Collected data:
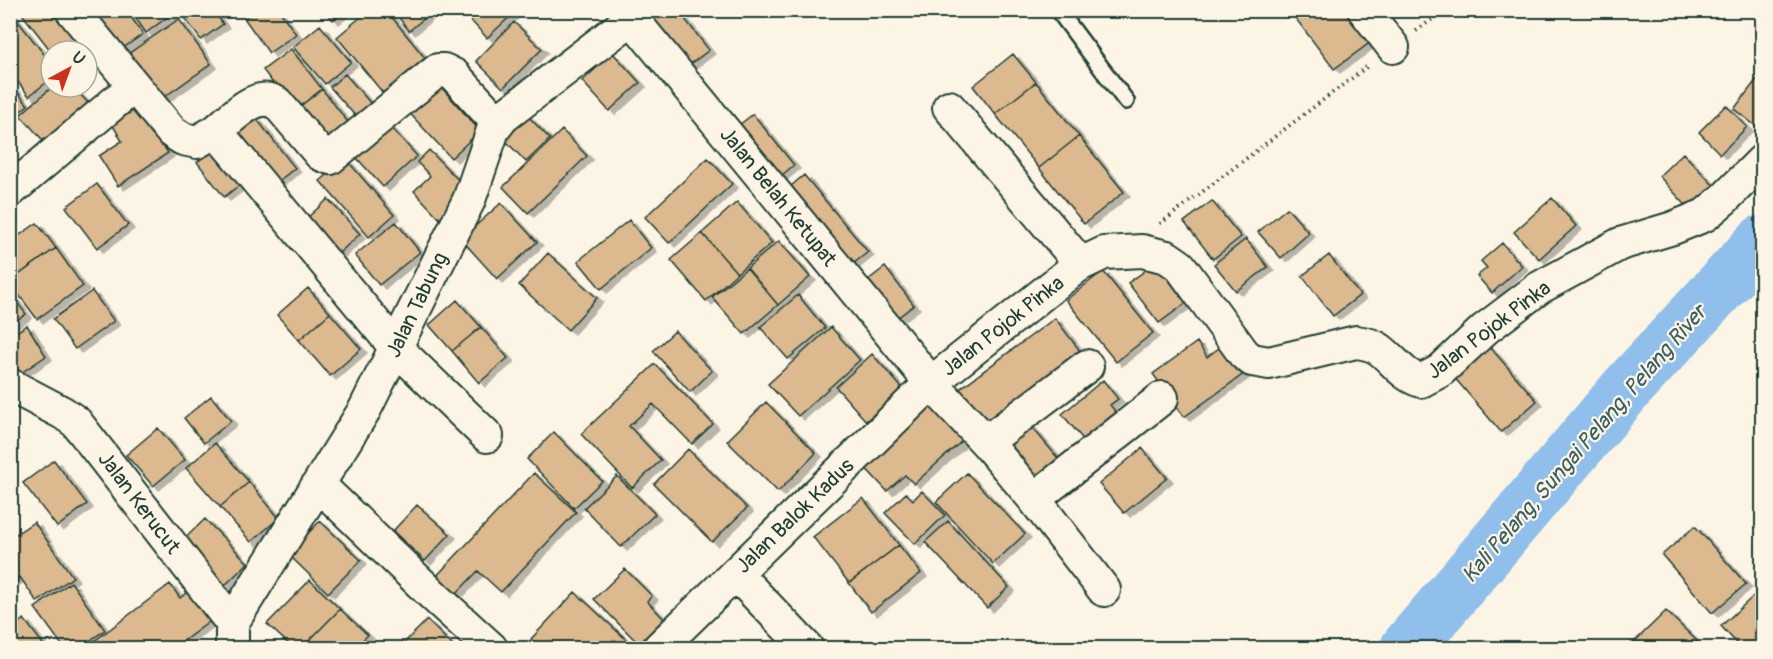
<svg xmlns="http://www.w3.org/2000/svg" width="1773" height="659" viewBox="0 0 1773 659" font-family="Pangolin,sans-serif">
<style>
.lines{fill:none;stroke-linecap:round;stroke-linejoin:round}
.river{stroke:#8fbfea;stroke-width:54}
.building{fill:#dcb98e;stroke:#1f3d34;stroke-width:1.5;filter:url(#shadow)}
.lane-casing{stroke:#1f3d34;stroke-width:20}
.street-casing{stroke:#1f3d34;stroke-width:36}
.path{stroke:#1f3d34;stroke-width:4;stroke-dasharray:1.5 4.5;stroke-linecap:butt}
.lane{stroke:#fcf5e5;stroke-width:15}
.street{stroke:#fcf5e5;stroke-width:32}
.labels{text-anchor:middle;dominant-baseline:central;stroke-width:4.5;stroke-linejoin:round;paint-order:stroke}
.street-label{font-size:21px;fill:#1f3d34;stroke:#fcf5e5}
.water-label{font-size:22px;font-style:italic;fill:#3b5e62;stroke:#fcf5e5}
</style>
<defs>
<filter id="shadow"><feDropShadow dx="6" dy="4" stdDeviation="0" flood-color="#0004"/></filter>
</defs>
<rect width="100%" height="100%" fill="#fcf5e5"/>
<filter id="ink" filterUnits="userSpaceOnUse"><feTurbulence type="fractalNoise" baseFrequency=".0167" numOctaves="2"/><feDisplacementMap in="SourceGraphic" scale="12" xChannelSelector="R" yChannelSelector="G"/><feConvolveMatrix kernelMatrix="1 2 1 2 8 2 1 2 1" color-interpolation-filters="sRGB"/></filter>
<g filter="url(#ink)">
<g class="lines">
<path class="river" d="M1407 648 1628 387 1762 242"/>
</g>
<path class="building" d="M19 10H55L87 51H51Z
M86 10H126L143 34 116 53Z
M130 10H166L170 15 146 33Z
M179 10H213L223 24 201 40Z
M255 10H279L296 34 269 53 244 18Z
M325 10H346L333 20Z
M369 10H386L425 58 383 93 337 37Z
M393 10H434L409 31Z
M461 10H517L487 38Z
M653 10H678L709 50 680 72 640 21Z
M1360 10 1379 36 1334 69 1290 11Z
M10 11 51 63V79L29 96 10 72Z
M179 19 211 64 160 100 128 54Z
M514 22 542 49 503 88 476 61Z
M320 25 351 62 325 84 293 47Z
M291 49 322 89 294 111 263 70Z
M613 53 640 83 609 111 582 81Z
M1013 54 1036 82 995 114 973 86Z
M345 74 373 106 358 119 330 87Z
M1761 74 1762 75V131L1734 109Z
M435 80 480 131 451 158 404 107Z
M1036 82 1079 136 1039 168 995 114Z
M10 83 28 105 10 119Z
M52 87H73L94 109 50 148 20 115Z
M322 89 352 127 324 149 294 111Z
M1726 105 1747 127 1720 154 1699 132Z
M139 107 168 153 118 186 99 156 122 141 112 124Z
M526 114 550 139 526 162 502 137Z
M753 114 794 165 770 185 729 133Z
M256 118 295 168 267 190 228 140Z
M388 124 417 156 383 187 354 155Z
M562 130 587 156 528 213 503 187Z
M1079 136 1124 192 1084 224 1039 168Z
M215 149 242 183 224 197 197 162Z
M429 150 470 192 441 220 414 191 430 176 417 162Z
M1683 153 1716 188 1692 212 1659 176Z
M708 158 732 184 669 243 645 217Z
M346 159 394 215 369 237 320 181Z
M804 175 868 252 843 272 779 196Z
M97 184 128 225 97 248 66 207Z
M1552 198 1576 226 1539 259 1514 232Z
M328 199 360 234 339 253 307 218Z
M1212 201 1241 237 1213 259 1184 222Z
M737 202 772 243 737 273 702 233Z
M501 203 537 242 497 279 461 239Z
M1287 208 1309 233 1281 258 1258 232Z
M629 220 651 248 601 289 578 261Z
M396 222 420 252 379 285 355 255Z
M37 223 56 248 10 281V242Z
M702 233 737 273 706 301 671 260Z
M1246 239 1268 267 1236 291 1214 264Z
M779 241 810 277 778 305 747 268Z
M1502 243 1522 266 1492 293 1477 276 1487 268 1481 261Z
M56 248 83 286 37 319 10 283V281Z
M548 253 597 298 568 330 519 285Z
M1329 255 1360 295 1333 316 1302 276Z
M1156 263 1186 303 1159 323 1128 283Z
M885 267 914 305 888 325 859 287Z
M747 268 778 305 744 334 712 297Z
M1103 271 1153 333 1116 362 1066 300Z
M308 288 330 313 299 340 277 315Z
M92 291 114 321 75 349 53 319Z
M10 293 26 314 10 325Z
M798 295 825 328 788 359 760 327Z
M457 300 481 327 452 351 429 325Z
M330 313 361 349 330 376 299 340Z
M1055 318 1084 356 983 435 950 396Z
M27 325 46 356 18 375 10 363V336Z
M481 327 508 358 479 383 452 351Z
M831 327 860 360 798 416 768 384Z
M675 331 712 371 690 392 653 351Z
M1197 342 1207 357 1224 344 1245 373 1184 417 1153 374Z
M1488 345 1537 401 1501 432 1453 376Z
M872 354 903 389 866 421 836 387Z
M655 364 713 424 692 444 653 404 629 426 661 460 632 488 581 434Z
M1103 380 1118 399 1110 405 1124 422 1091 449 1062 414Z
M211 396 231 421 204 443 184 418Z
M927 400 963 440 914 484 905 475 887 491 859 461Z
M766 402 816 453 778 492 727 441Z
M1027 421 1062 463 1036 484 1001 442Z
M158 428 185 460 153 486 126 455Z
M554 432 602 481 574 508 527 459Z
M215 443 249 482 220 507 186 468Z
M1142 448 1167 478 1124 513 1099 484Z
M688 449 747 508 712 542 654 484Z
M54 460 87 504 57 527 23 483Z
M534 473 576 512 501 592 478 571 449 601 430 583Z
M967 473 1025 534 993 564 936 502Z
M617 476 655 514 621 547 584 508Z
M249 482 279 518 251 542 220 507Z
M922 491 945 515 915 544 885 513 906 493 913 500Z
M863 498 899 545 849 583 813 537Z
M417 505 450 534 425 561 393 531Z
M205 519 248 563 220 590 177 546Z
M320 521 361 560 328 593 288 554Z
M948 521 1009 587 987 608 925 542Z
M34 522 73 577 37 602 20 577 10 583V538Z
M1695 526 1746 584 1712 613 1662 555Z
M899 545 921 573 871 612 849 583Z
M625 569 652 596 647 601 664 619 639 644 594 599Z
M310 580 340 609 302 648H293L267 624Z
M71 582 105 630 79 648H64L35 608Z
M170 584 180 598 195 586 217 616 174 648H85Z
M1759 591 1762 595V648H1741L1721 626Z
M575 592 631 644 626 648H589L588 647 586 648H541L531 639Z
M340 609 368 635 354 648H302Z
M1666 611 1697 641 1690 648H1628Z
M24 619 46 648H10V629Z
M427 620 455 648H399Z"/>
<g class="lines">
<defs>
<path id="lane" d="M1058 10 1126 101"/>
<path id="street" d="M72 10 172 132 183 139 197 142 216 131 396 348 487 436
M625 10 931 383 986 442 1034 499 1104 590
M1364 10 1393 47
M949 107 1074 256 1079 265
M216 131C232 118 256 90 277 103L320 154 330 158 438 70H444L454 75 498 123
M10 191 134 86
M10 385 63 413 76 422 232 623V648
M986 442 1087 366
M319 485 435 597 491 648
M1034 499 1162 398
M736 574 807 648
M232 623 365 409 469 200 493 130 503 117 631 19
M659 648 931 383 1079 265 1104 253 1142 251 1167 257 1180 266 1244 354 1252 360 1269 363 1356 342C1364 343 1373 345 1379 349 1394 360 1403 376 1421 381L1440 371 1485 329 1539 288 1620 244 1673 228 1705 215 1724 199 1762 161"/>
</defs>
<use href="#lane" class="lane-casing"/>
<use href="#street" class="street-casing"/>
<path class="path" d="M1416 31 1445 10
M1160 224 1369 65"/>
<use href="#lane" class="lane"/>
<use href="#street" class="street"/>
</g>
</g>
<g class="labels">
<g class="street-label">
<text transform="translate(778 197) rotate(51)">Jalan Belah Ketupat</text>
<text transform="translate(417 305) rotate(-64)">Jalan Tabung</text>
<text transform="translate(1003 326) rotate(-38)">Jalan Pojok Pinka</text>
<text transform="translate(1489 330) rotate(-37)">Jalan Pojok Pinka</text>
<text transform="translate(139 503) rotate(53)">Jalan Kerucut</text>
<text transform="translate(795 516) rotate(-44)">Jalan Balok Kadus</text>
</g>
<g class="water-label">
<text transform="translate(1584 444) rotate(-49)">Kali Pelang, Sungai Pelang, Pelang River</text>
</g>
</g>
<rect width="1773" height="659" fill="none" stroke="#fcf5e5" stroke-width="36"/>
<rect x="18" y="18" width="1737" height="623" fill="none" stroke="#1f3d34" stroke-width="2" filter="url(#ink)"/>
<g transform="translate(69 69) rotate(41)"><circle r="28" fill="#fcf5e5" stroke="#a4ab9e" stroke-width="1.5"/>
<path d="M0-4.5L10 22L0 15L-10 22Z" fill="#c8321e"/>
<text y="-9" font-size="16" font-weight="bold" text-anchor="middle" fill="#1f3d34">U</text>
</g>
</svg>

EXERCISE AIM: Copy out, exactly and alone, the lines of the entries above between the ones holding "M831 327 860 360 798 416 768 384Z" and "M986 442 1087 366", inclusive.

RESPONSE:
M831 327 860 360 798 416 768 384Z
M675 331 712 371 690 392 653 351Z
M1197 342 1207 357 1224 344 1245 373 1184 417 1153 374Z
M1488 345 1537 401 1501 432 1453 376Z
M872 354 903 389 866 421 836 387Z
M655 364 713 424 692 444 653 404 629 426 661 460 632 488 581 434Z
M1103 380 1118 399 1110 405 1124 422 1091 449 1062 414Z
M211 396 231 421 204 443 184 418Z
M927 400 963 440 914 484 905 475 887 491 859 461Z
M766 402 816 453 778 492 727 441Z
M1027 421 1062 463 1036 484 1001 442Z
M158 428 185 460 153 486 126 455Z
M554 432 602 481 574 508 527 459Z
M215 443 249 482 220 507 186 468Z
M1142 448 1167 478 1124 513 1099 484Z
M688 449 747 508 712 542 654 484Z
M54 460 87 504 57 527 23 483Z
M534 473 576 512 501 592 478 571 449 601 430 583Z
M967 473 1025 534 993 564 936 502Z
M617 476 655 514 621 547 584 508Z
M249 482 279 518 251 542 220 507Z
M922 491 945 515 915 544 885 513 906 493 913 500Z
M863 498 899 545 849 583 813 537Z
M417 505 450 534 425 561 393 531Z
M205 519 248 563 220 590 177 546Z
M320 521 361 560 328 593 288 554Z
M948 521 1009 587 987 608 925 542Z
M34 522 73 577 37 602 20 577 10 583V538Z
M1695 526 1746 584 1712 613 1662 555Z
M899 545 921 573 871 612 849 583Z
M625 569 652 596 647 601 664 619 639 644 594 599Z
M310 580 340 609 302 648H293L267 624Z
M71 582 105 630 79 648H64L35 608Z
M170 584 180 598 195 586 217 616 174 648H85Z
M1759 591 1762 595V648H1741L1721 626Z
M575 592 631 644 626 648H589L588 647 586 648H541L531 639Z
M340 609 368 635 354 648H302Z
M1666 611 1697 641 1690 648H1628Z
M24 619 46 648H10V629Z
M427 620 455 648H399Z"/>
<g class="lines">
<defs>
<path id="lane" d="M1058 10 1126 101"/>
<path id="street" d="M72 10 172 132 183 139 197 142 216 131 396 348 487 436
M625 10 931 383 986 442 1034 499 1104 590
M1364 10 1393 47
M949 107 1074 256 1079 265
M216 131C232 118 256 90 277 103L320 154 330 158 438 70H444L454 75 498 123
M10 191 134 86
M10 385 63 413 76 422 232 623V648
M986 442 1087 366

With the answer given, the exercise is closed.